L’Union de l’opposition s’est exprimée sur l’attaque dont a échappé le vice-président Moustadroine Abdou dans la nuit de samedi. Dans un communiqué, elle condamne avec la plus grande fermeté cet acte « ignoble » et appelle la justice à faire la lumière sur cette affaire. « Beaucoup d’actes se font et la justice n’arrive jamais à déterminer les coupables. On arrête des gens et le dossier reste dans les tiroirs », a regretté le député Tocha Djohar.
Le parlementaire fait allusion à l’incendie du trésor public, ensuite du bâtiment abritant la CENI, l’affaire des clous déversés sur la piste d'atterrissage de Mohéli, pour empêcher l'avion présidentiel de se poser et aujourd’hui, l’attaque à la kalachnikov sur le véhicule de Moustadroine.
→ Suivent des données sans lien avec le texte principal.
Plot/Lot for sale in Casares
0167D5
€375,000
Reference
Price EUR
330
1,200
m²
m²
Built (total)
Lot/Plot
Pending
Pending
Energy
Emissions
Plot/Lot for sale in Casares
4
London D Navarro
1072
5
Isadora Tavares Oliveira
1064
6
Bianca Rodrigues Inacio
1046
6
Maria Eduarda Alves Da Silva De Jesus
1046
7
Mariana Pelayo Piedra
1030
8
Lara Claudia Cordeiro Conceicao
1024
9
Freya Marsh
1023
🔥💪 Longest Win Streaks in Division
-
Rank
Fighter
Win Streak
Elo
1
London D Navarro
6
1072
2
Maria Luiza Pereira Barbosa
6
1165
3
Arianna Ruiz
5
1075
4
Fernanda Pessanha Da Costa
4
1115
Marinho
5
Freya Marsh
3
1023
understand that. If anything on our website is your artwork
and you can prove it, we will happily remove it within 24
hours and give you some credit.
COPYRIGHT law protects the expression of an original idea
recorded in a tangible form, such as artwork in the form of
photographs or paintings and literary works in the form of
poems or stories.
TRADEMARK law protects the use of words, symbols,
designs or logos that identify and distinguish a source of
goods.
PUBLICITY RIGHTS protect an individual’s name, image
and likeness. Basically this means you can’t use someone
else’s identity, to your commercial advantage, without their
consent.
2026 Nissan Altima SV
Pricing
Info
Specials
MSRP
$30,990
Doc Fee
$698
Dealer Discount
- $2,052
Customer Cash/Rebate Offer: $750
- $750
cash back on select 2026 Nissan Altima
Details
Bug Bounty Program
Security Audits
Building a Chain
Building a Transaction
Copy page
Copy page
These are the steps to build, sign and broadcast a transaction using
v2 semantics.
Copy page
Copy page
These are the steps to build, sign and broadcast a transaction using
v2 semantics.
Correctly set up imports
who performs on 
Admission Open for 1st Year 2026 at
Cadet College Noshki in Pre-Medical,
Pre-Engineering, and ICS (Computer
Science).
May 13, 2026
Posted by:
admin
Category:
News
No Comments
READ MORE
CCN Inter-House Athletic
Sur cette dernière affaire, le député Tocha Djohar voit un scénario pour faire porter le chapeau à l’opposition, ceci après que le ministre de l'intérieur ait accusé le gouverneur Salami d'en être le commanditaire: «Comment peut-on comprendre qu'une voiture ait été criblée de balles, qu’aucune personne ne soit blessée et que la voiture arrive à continuer sa course sans le que chauffeur ne perde le contrôle? ».
Dans ce contexte et à une semaine du référendum, l’Union de l’opposition campe sur sa position: pas de référendum le 30 juillet. Tous assurent qu'ils useront de tous les moyens légaux pour stopper le président de la République dans son processus de révision constitutionnelle. « Il n’y aura pas de référendum le 30 juillet prochain car du début à la fin, le processus est biaisé. Le président nous a parlé de l’émergence et il nous dirige vers la décadence », a déclaré pour sa part le député Ali Mhadji qui regrette que le président « s'affiche autant dans cette campagne. (...) Soit il n’a pas de conseiller pour parler à sa place ou bien il est désespéré et pense que le seul espoir, c’est lui, pour convaincre les Comoriens ».
Dans l'espoir de trouver un consensus pour préserver la paix, l’Union de l’opposition se dit prête à négocier avec le président de la République à condition qu’il signe un nouveau décret pour repousser le référendum et rétablir la cour constitutionnelle. L’Union de l’opposition enfin a saisi le chef d'Etat-major sur les propos du commandant régional des forces armées comoriennes à Mohéli, le colonel Anrifi Moustoifa, qui dans une vidéo très partagée sur les réseaux sociaux, tenait des propos « irresponsables et haineux » à l’égard de l’opposition.